Stated goal: Pick out every line in the items below that contains the string "label" and copy each one. A match must agree in case.

Provided information:

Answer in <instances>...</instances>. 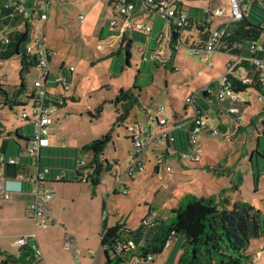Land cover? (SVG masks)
I'll return each mask as SVG.
<instances>
[{
    "label": "rangeland",
    "instance_id": "rangeland-1",
    "mask_svg": "<svg viewBox=\"0 0 264 264\" xmlns=\"http://www.w3.org/2000/svg\"><path fill=\"white\" fill-rule=\"evenodd\" d=\"M109 1L54 0L50 6L49 18L34 19L32 22V37L44 31L48 48L57 53L51 62L50 90L62 92L66 98L65 105L56 108L51 115L52 122L47 135L50 148L46 146L42 149V169L54 165L58 170H68L78 177L76 168L79 161L85 160L89 164L94 158L93 151L87 149V145L111 132L112 140L102 157L112 162L118 161V180L122 177V184L129 193L123 194L122 185L107 201L106 192L111 190L112 184L106 188L103 181L98 184L91 181L82 183L92 194L97 195L96 199L100 203L107 201V209L111 213L109 223L115 224L116 220H119L121 224L134 229L145 218L149 221L153 220L152 216L156 219L169 218L172 215L171 209L177 207L181 198L188 193L198 196L215 194L218 201L227 197L229 203L226 204L230 208L235 202L246 201L264 211V101L259 99V93L253 88L236 91L247 101L232 103L240 108V124L232 114L228 115L219 110L214 102L207 107L205 116L209 125L219 129L221 135L215 137L207 132L202 135L199 162H180L179 155L162 159V150L157 149L144 156L143 171L135 170L133 178L125 175L133 154L127 128L130 122L135 120V116H130L118 124V116L124 112L125 107L123 101H117L120 91L131 90L140 99L141 103L133 106L132 114L137 112V120L148 122L153 119L149 122L152 129H155L158 107L162 108L158 114L160 118L165 116L173 119L176 113L184 115L188 109L186 97L198 94L202 87L223 76L228 65L237 58L226 52L214 51L210 53V61L213 62L210 66L209 60L190 53L185 43L179 45L171 60H168L167 55L164 56L165 59L159 57L154 54V50L158 48L155 38L158 26L164 22L160 17L150 21L153 25L152 32L135 30L134 44L128 47L117 39L116 29L110 26L114 15L118 20L120 17L115 14ZM183 4L185 11L189 13V9L193 8L192 16L199 20H208L211 26L218 24L222 17L211 19L210 12L216 8L230 10L229 0H183ZM251 19L262 21L264 27L263 15H252ZM197 34L196 29H188L183 32V40H186L188 35ZM97 44L102 45L101 50L96 48ZM127 49L130 52V63H127L126 59ZM59 65L63 69H60ZM20 67V59L17 56L0 60V129L6 131L5 134H0V146L7 135L11 142L7 156L14 155L11 147L15 145L22 155L26 154V141L17 136V129L21 135H30L34 130V125L23 118L22 113L25 111L33 118L32 103L26 100V90L39 78V72L36 67H31L24 76L26 86L19 92ZM71 67L74 68L72 71ZM63 73L68 76L70 82L67 91L53 81V78ZM1 88L6 93H3ZM7 96L19 102H27L24 105L17 103L10 106L5 103ZM200 97H197V101L203 106ZM223 103L230 105L227 101ZM189 108L191 109L190 106ZM188 111L190 113L189 109ZM191 114L193 115L192 111ZM226 117L232 118V123L225 120ZM254 117L256 120L252 123ZM176 119L181 118L178 116ZM50 156L52 162H49ZM32 161V158L28 160L29 163ZM167 166H171L172 170L167 172ZM30 169L37 171L36 166ZM108 173L106 169L103 170V180H111ZM104 190L106 194L103 193ZM85 206V213L93 216L95 211L89 209H93L94 205L86 201ZM90 223L91 225L78 224V228L84 225L83 228L80 227L83 233L74 232L71 235L72 240L88 243L89 252L99 251L103 254L101 237L99 232L97 233L102 227L101 219L99 227L94 225L93 217ZM9 226L11 236L7 240V248L0 249V264L6 255L19 254L20 247L13 243L19 237L20 230L13 221L9 222ZM53 230L52 227L47 230L38 229L39 240L45 236V239L54 237L57 241L59 236L50 235ZM186 241L185 233L173 236L171 246H167L162 254L155 256L157 264H175ZM78 246L73 247L72 252L77 253L82 249L81 245ZM173 247L174 251L169 258ZM248 252L254 254V264H264V236L253 240ZM59 255L75 256L63 247L60 248ZM168 259L170 261L166 263ZM78 260L79 263L84 262L82 257Z\"/></svg>",
    "mask_w": 264,
    "mask_h": 264
},
{
    "label": "trees",
    "instance_id": "trees-1",
    "mask_svg": "<svg viewBox=\"0 0 264 264\" xmlns=\"http://www.w3.org/2000/svg\"><path fill=\"white\" fill-rule=\"evenodd\" d=\"M11 2H13V0H11ZM7 3L8 2H5L0 5V28L9 27L11 29L9 33L10 43L0 52V60L10 59L15 56L19 57L21 65L19 77L21 79V84L18 87V91L20 92L26 86L24 81L25 74L31 67L37 68L40 61V56L38 52H36V46L33 41L34 36L32 37V22L34 19L40 20V16L34 6V0H27V16H24V13L16 11L13 6L7 5ZM178 6L182 8V2L179 3ZM188 15L189 17L185 29H196L198 32L197 35L201 39L207 40L209 34L208 20L196 19L191 16L190 13H188ZM252 15H263L264 17V0H252L243 18L223 24L226 33L221 38V45H225L226 47H221L220 49L221 51L239 57L234 67L235 71L243 69L251 76V79H253L251 84H245L242 79L234 76V73L229 74L228 80L233 89L238 91L253 88L259 93L260 98V96H264V84L260 81L261 72L259 70L256 71L257 68L256 65L253 64V59H264V52L253 51L250 45L259 43L264 45V27L262 21L257 22L252 20ZM82 19H84V17ZM179 35L180 28L176 29L172 26L170 43L172 47L175 39H177ZM130 42L131 40L126 43L128 47L131 46ZM240 43L242 44L241 48L238 47ZM30 44L33 47L32 52L27 50V46ZM172 49H174V47ZM47 51L51 53L52 50L47 48ZM126 53L127 63H130V52L128 49ZM52 57V55L48 56L50 63L52 62ZM60 69H63L62 66H60ZM209 85L218 88V80L211 82ZM54 87L57 86H53V88ZM1 91L6 93L2 88ZM48 95L49 99L47 100V104H51L55 109L65 105L66 98L63 93L50 90V85ZM200 96L201 99L204 98L208 102L203 103L204 107H208L211 102H214V105L219 108L237 106L232 103L240 104L247 102L230 100L231 103L227 106L216 99L214 92L209 93L206 90H202ZM35 98L36 88L32 85L29 90H26V100L33 103ZM117 101H123L125 105L124 112L118 116V124L123 123L130 116H135V120H137V112L132 114L134 111L133 106L139 105L141 101L131 90H121ZM26 102L27 101L19 102L9 96L5 99V103L10 106L17 103L24 105ZM175 116L178 117L177 114H175ZM233 116L236 119L240 114ZM255 120L256 117H254L251 122L254 123ZM177 123L180 124V127H177ZM171 125H175V127L168 133L165 147L159 148L162 150L163 159L172 155H179L180 158L183 152L189 151L193 147L191 143V133L197 124L192 117H188L186 120H181L180 122H173ZM4 132L6 133L4 129H0V134H5ZM33 132H31L30 135H21L19 129L16 130L17 136L24 139L26 144L33 137ZM10 133L11 132H7V134ZM207 133H210V131ZM9 140L10 139L6 135L0 146V153L6 157L16 156H7L5 150H3V146L6 145V141ZM111 140V132H109L87 145L86 148L93 151L94 158L89 164L86 163L85 165H81L79 161L78 168H76L79 180L83 177L84 172L87 171V182L91 181L94 184H98L102 180L101 173L104 169L111 173L115 167L114 164H117L116 160L112 162L102 157ZM29 159L30 157L24 155L22 160L23 162L26 161L25 163H4L3 169L5 175L9 178H15L19 174L28 177L25 173V168L31 166V164L27 163ZM51 159L52 157L50 156L49 162H52ZM40 162L42 163V150ZM48 167L50 169V173H47L48 177L54 170L58 169L54 165ZM59 170L65 171V169L62 168ZM137 170L139 171L138 168ZM58 180H64V175L62 179ZM44 181H49V179L46 178ZM26 184H24V186L27 189ZM226 203H229L227 197L218 201L215 194L210 196H198L188 193L181 198L180 204L177 207L171 209L172 215L169 218L156 219L155 217L150 223H141L134 229L120 222L105 226L104 233L101 237V247L106 255L105 264H147L148 257L153 256L154 259L155 256L162 254L165 250V245L168 242L170 243L173 236L178 233H185L187 241L175 264H252L254 261V254L248 252V248L253 240L264 236V211L257 209L254 205L246 201L235 202L231 208L227 207ZM129 241L135 243L136 247L134 249L128 250L123 256H117L113 253V246L115 244L128 243ZM23 250L24 253L19 257L7 255L1 264H35L39 262L34 260L31 255V250L28 247L23 248ZM135 259H137V262H134Z\"/></svg>",
    "mask_w": 264,
    "mask_h": 264
},
{
    "label": "built area",
    "instance_id": "built-area-1",
    "mask_svg": "<svg viewBox=\"0 0 264 264\" xmlns=\"http://www.w3.org/2000/svg\"><path fill=\"white\" fill-rule=\"evenodd\" d=\"M111 5L120 18L119 20L114 16V18L110 21V26L112 29H117L120 32L121 36H124L126 33L131 32L134 33L135 30H142L144 33L152 32L153 25L150 21L154 20L156 17H161L172 22V26L176 29L180 28V35L173 44L175 50L179 48L181 43H185L190 50V53L194 55H201L204 60H209V65L212 66L213 62L210 61V53L214 51H221V47H226L225 45H221V38L225 35L226 31L223 27L224 23L241 19L245 16V13L249 9V3L252 0H229L230 10L227 11L225 9L216 8L214 9L209 17L214 19L215 17H222L218 24L215 26H208V38L207 40L201 39L198 35L192 36L188 35L186 40H183V32L186 31L185 26L188 21V12L182 10L180 6H178L180 2L175 0H110ZM53 0H34V6L37 9V12L40 16V20H45L49 18L50 15V6L52 5ZM7 5H11L15 8L16 11L24 13V16H27V0H13V2L8 1ZM81 18H83L81 16ZM9 27L0 28V52L4 50L7 45L10 43ZM172 36V33H171ZM171 36L168 42L165 40V35L160 33L158 36V41L163 44H167L171 48ZM36 52H38L40 56V61L38 64V72L39 78L34 81V87L36 88V98L32 103V111L33 118L29 116L27 112L22 113V117L26 118L34 125L33 137L26 144V154L16 155L6 157L5 155L0 153V164L2 169H0V195L6 199L11 200L13 198V194L15 192H23L25 189L24 184L27 185V192L32 196V200L28 207L29 216L35 219L36 226L46 229L53 225H58L60 221L57 218H54L51 215L49 204L51 200L54 198L53 187L46 184L44 181L46 179L47 173H50L49 167H45L41 170V150L43 147L49 146V140L47 135L49 134V125L52 122L51 115L55 111V107L51 104H47V100L49 99V85L51 83V63L49 62L48 56H55L57 53L55 51H47V38L44 35V31L40 34L39 32L34 36L33 39ZM203 43V45H202ZM238 47H242V44H238ZM96 48L98 50L102 49L101 44H97ZM251 50L253 51H262L264 52V45L262 43L259 44H251ZM27 50L32 52L33 47L30 45L27 46ZM224 52V51H222ZM227 53V52H226ZM49 54V55H48ZM234 56V55H233ZM237 59L228 65L227 72L221 76L218 80V88L211 87L209 84L201 89L206 90L211 93L214 92L216 99L221 103L226 100L231 101H242L246 102V99L241 97L236 90L233 89L230 81L228 80V75L233 74L234 76L242 79L243 83L251 84L253 79L251 76L243 69L235 71L234 67L239 60V57L235 56ZM253 64L256 65V71L259 70L261 72L260 81L264 84V59L255 58L253 59ZM74 68L71 67L72 71ZM235 71V72H234ZM53 81L57 86H61L64 90H68L70 88V82L68 76L63 73L58 74ZM201 94H192L191 96L186 97L187 105L191 107L193 115H191L192 119L196 122L197 126L193 129L191 133V143L193 147L191 150L183 152L180 157V162L183 161H199L200 150L202 147V135L205 132L210 131L211 136H219L221 135V131L217 128H212L209 125L207 117L205 113L207 112V107H203L200 105V101H197V97ZM201 99V97H200ZM261 101H264V96H260ZM202 100L206 103L207 100L202 98ZM208 103V102H207ZM210 105V103H209ZM225 108V109H224ZM226 112L227 114L237 115L240 110L237 106H229L222 107L219 110ZM162 108H157L156 120H157V128L152 129L150 126L153 119H150L148 122L143 119L133 120L130 122L128 126L129 136L131 137L132 145H133V154L132 160L130 162L129 167L126 170L125 175L130 176L131 178L135 175V170L137 168L139 171H143L144 166V156L148 154V152H154L156 149L165 147V141L168 136V133L175 127L171 124L173 122H180L181 119H176L174 116L173 119L168 117H161ZM204 110V112H203ZM159 117V119H158ZM152 118V117H151ZM237 123H241L242 119L240 116L236 118ZM178 124V123H177ZM180 127V124L177 125ZM28 156L32 158L31 165L36 166V173L24 177L22 174H19L15 178H9L5 175L3 166L4 163L10 164H19L23 162V156ZM163 159V158H162ZM25 163V162H23ZM81 165H85V160L80 161ZM115 169V168H114ZM111 171V176L114 180V185L111 190H108V196L110 197L112 194L116 193V190L122 186V177L118 180V174L116 170ZM158 169V166H157ZM172 170L171 166L166 167V171L169 172ZM87 172V171H86ZM84 172L83 177L80 179L82 182H87V174ZM64 175V171H60V173L56 176V179H62ZM103 181L104 185L108 184L107 180ZM123 194L129 193L127 188L123 185L122 188ZM104 215L108 213L107 210L104 211ZM154 219V216H152ZM149 221L147 218L143 219L141 223L148 224ZM73 242V241H72ZM15 244L21 248L28 247L31 250V255L34 260L40 261L43 258V251L36 240V234L30 235H22L15 241ZM169 242L165 245V248L169 246ZM135 243L133 241H129L128 243H118L113 246L114 254L117 256H123L128 250L134 249ZM65 249L69 251H73V246L66 245ZM263 257V255H261ZM153 256H149L147 259V263L153 262ZM75 264H87V263H79Z\"/></svg>",
    "mask_w": 264,
    "mask_h": 264
},
{
    "label": "crops",
    "instance_id": "crops-1",
    "mask_svg": "<svg viewBox=\"0 0 264 264\" xmlns=\"http://www.w3.org/2000/svg\"><path fill=\"white\" fill-rule=\"evenodd\" d=\"M8 1H10V0H6V2H8ZM175 1H177V2L181 1L183 4V0H175ZM110 2L111 1H109V5H111ZM3 3H5L4 0H0V5ZM183 7H184V4L182 6V10H184ZM189 13L191 16L193 15V8L189 9ZM196 15H197V11H196ZM157 18L158 17H156L154 20H156ZM161 19L164 22H161V24L158 26V28H159L158 33L155 36L157 43H158V48H157V50H154V54L159 55V57L161 56V58H164V56L166 57V55H167L168 60H171L173 55L177 52L178 49L174 51V49H172L167 44H163L162 42H159L158 36L160 33L164 34L165 35L164 41L168 42V40H170V36L172 33L171 32L172 22H170L166 19H163V18H161ZM152 31H153V28H152ZM116 36H117V39L122 44H126L127 41L131 40L130 43L132 46L134 44V40L136 38V33L135 32L134 33L128 32L124 36H121L120 32L116 29ZM124 37H125V39H124ZM152 39H153V36H152ZM166 51H168V53H166ZM59 67H60V65H59ZM171 67L173 69H176L173 65H171ZM226 101L228 104L231 103L230 100H226ZM203 103H205V102L203 101ZM187 108L190 110V113H189L188 109H186L184 115H180V114L176 113L177 116H179L181 118V120H186V118L191 117L192 109H190L189 106H187ZM224 109H223V111H224ZM223 114L226 116L225 113H223ZM219 117H222V116H219ZM225 120H229L232 123V118H230V117H226ZM10 146H11V142L6 141V145L3 146V148H4L3 150H5V152H7L8 148ZM11 150L14 152L13 153L14 155H22L20 153V150H18V147H16V145L12 146ZM27 163H29V162L27 161ZM116 163L117 164H114V166H115L114 170H116L117 165H118L117 160H116ZM29 164H31V163H29ZM32 166L33 165L25 168L26 169L25 173L28 176L36 173L34 170L30 169V167H32ZM0 169H2L1 165H0ZM41 170H43L42 167H41ZM108 172H110V171H108ZM59 173H60V170L56 169V170H54V172H52V174H50L49 177L46 176V178L49 179V181H46V184L53 187V193H54V198L51 200L49 207H50L51 215L60 221V223L58 225H53V226H50L46 229H43L41 227L36 226L35 219L32 218L31 216H29V213H28V207H29V204L32 200V196L30 195V193L27 192L26 187L24 188L25 190L23 192H15L13 194V198L11 200H6L0 195V249L1 248L2 249L7 248L6 247L8 245L7 240L11 236L9 222L13 221L14 224L16 225V227L18 226V229L20 230L19 237L22 235L36 234V240H37L38 244L40 245V247L43 251V258H42V260H40L39 262H36L35 264H74L75 262H79V260H78L79 257H82L84 259L83 260L84 262H82V263L89 262V264H105L106 255L104 252H103V254H100L102 252H99V251H96L95 253L89 252L90 246L88 243H85L82 241L76 242V241L72 240L71 235L74 232H76L77 234H82L83 230L81 228H83L84 225L80 226L81 228L79 227L81 229L79 232L78 231L79 228L77 227L78 224L80 225V224L84 223V224H90L91 225L90 219H91V217H93L94 225L97 224L98 227H99V222L101 219V226L102 227H100L101 230L100 229H98L99 231L97 230V233L99 232L100 237H102L104 230H105V226L114 225L113 223H109L111 213H110L109 209H107V201L109 200V198L111 196L110 197L108 196V200L106 199L107 201L105 200L104 204H102L96 199L97 195L92 194L90 189L87 186L82 184V183H88V182H82L81 180H79V177L72 174V172L66 171V170L64 171V180L65 181L64 180H57L56 176ZM108 174H110L111 180L108 181L107 185H104L106 188H108L110 184H112V187L114 185V180H113V177L111 176V173H108ZM104 178H106V177H104ZM101 179H102V177H101ZM70 180H75V181L71 182ZM117 191L118 190H116V193H117ZM94 192H96V191L94 190ZM103 193H105V190L103 191ZM106 193H108V191ZM107 195H106V198H107ZM104 199H105V197H104ZM86 201L88 203H92V205H94L93 209L88 208L89 210L95 211L93 216L89 215V213H87V212L85 213V210L87 208V206H85ZM94 201H96V202H94ZM105 210L108 211V213L106 215H104ZM101 211H102V213H101ZM154 218H155V216H154ZM106 221H107V224L105 225ZM118 222H120V221L116 220L115 224H117ZM51 227L54 230H53V232L50 233V235L59 236L58 240L56 241V239L54 237L52 239L51 238L45 239L44 238L45 236H43V235H42L43 239L39 240L38 235H37L38 229L47 230ZM137 227H138V225H137ZM177 243H178V240H177ZM13 244L16 245L15 242ZM78 244L82 246V249H79V252L74 253V252L70 251L75 256L70 255V256L61 257L59 255L61 247H63L64 249H65L66 245L77 247ZM169 246H171V243ZM65 250H67V249H65ZM67 251H69V250H67ZM101 251H103L102 247H101ZM173 251H174V247L170 251L171 253L169 255V258L171 257ZM23 253H24V250H23V248L20 247L19 254H16L14 256L19 257ZM10 255H12V254H10ZM169 261H170V259H168L166 263H168ZM134 262H137V259H135ZM147 264H157V260L154 257L153 262H150ZM252 264H254V263H252Z\"/></svg>",
    "mask_w": 264,
    "mask_h": 264
},
{
    "label": "bare ground",
    "instance_id": "bare-ground-1",
    "mask_svg": "<svg viewBox=\"0 0 264 264\" xmlns=\"http://www.w3.org/2000/svg\"><path fill=\"white\" fill-rule=\"evenodd\" d=\"M182 36H183V34H182Z\"/></svg>",
    "mask_w": 264,
    "mask_h": 264
}]
</instances>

Output for this exercise:
    "label": "rangeland",
    "label": "trees",
    "label": "built area",
    "label": "crops",
    "label": "bare ground",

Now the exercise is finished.